Required action →
The answer should be an exact copy of the data.

Source records →
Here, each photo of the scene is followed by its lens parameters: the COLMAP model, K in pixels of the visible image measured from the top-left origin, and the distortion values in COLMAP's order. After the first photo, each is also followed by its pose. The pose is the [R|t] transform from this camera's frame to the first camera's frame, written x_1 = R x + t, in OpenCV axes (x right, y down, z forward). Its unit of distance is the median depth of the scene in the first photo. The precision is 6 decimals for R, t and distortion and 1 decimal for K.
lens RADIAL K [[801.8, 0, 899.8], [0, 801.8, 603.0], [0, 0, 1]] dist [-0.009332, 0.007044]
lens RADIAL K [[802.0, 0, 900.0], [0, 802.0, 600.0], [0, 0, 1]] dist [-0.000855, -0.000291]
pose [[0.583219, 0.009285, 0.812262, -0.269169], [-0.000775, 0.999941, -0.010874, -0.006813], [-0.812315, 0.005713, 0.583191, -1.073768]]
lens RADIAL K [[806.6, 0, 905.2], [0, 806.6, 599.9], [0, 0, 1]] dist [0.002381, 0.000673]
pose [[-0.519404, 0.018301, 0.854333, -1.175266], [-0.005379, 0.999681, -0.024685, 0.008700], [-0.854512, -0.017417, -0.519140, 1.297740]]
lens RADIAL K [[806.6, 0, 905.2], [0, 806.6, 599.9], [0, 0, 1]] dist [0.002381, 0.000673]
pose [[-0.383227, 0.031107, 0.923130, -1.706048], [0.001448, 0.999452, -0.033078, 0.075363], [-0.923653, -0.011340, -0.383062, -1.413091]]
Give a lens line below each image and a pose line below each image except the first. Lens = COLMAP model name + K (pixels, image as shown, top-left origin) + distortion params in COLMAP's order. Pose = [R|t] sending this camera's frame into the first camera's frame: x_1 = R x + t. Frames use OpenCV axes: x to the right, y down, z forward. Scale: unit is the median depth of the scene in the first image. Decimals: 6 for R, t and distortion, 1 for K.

Response to the exercise →
Here, each photo of the scene is followed by its lens parameters: the COLMAP model, K in pixels of the visible image measured from the top-left origin, and the distortion values in COLMAP's order. After the first photo, each is also followed by its pose. The pose is the [R|t] transform from this camera's frame to the first camera's frame, written x_1 = R x + t, in OpenCV axes (x right, y down, z forward). Its unit of distance is the median depth of the scene in the first photo. The precision is 6 decimals for R, t and distortion and 1 decimal for K.
lens RADIAL K [[801.8, 0, 899.8], [0, 801.8, 603.0], [0, 0, 1]] dist [-0.009332, 0.007044]
lens RADIAL K [[802.0, 0, 900.0], [0, 802.0, 600.0], [0, 0, 1]] dist [-0.000855, -0.000291]
pose [[0.583219, 0.009285, 0.812262, -0.269169], [-0.000775, 0.999941, -0.010874, -0.006813], [-0.812315, 0.005713, 0.583191, -1.073768]]
lens RADIAL K [[806.6, 0, 905.2], [0, 806.6, 599.9], [0, 0, 1]] dist [0.002381, 0.000673]
pose [[-0.519404, 0.018301, 0.854333, -1.175266], [-0.005379, 0.999681, -0.024685, 0.008700], [-0.854512, -0.017417, -0.519140, 1.297740]]
lens RADIAL K [[806.6, 0, 905.2], [0, 806.6, 599.9], [0, 0, 1]] dist [0.002381, 0.000673]
pose [[-0.383227, 0.031107, 0.923130, -1.706048], [0.001448, 0.999452, -0.033078, 0.075363], [-0.923653, -0.011340, -0.383062, -1.413091]]
Give a lens line below each image and a pose line below each image except the first. Lens = COLMAP model name + K (pixels, image as shown, top-left origin) + distortion params in COLMAP's order. Pose = [R|t] sending this camera's frame into the first camera's frame: x_1 = R x + t. Frames use OpenCV axes: x to the right, y down, z forward. Scale: unit is the median depth of the scene in the first image. Decimals: 6 for R, t and distortion, 1 for K.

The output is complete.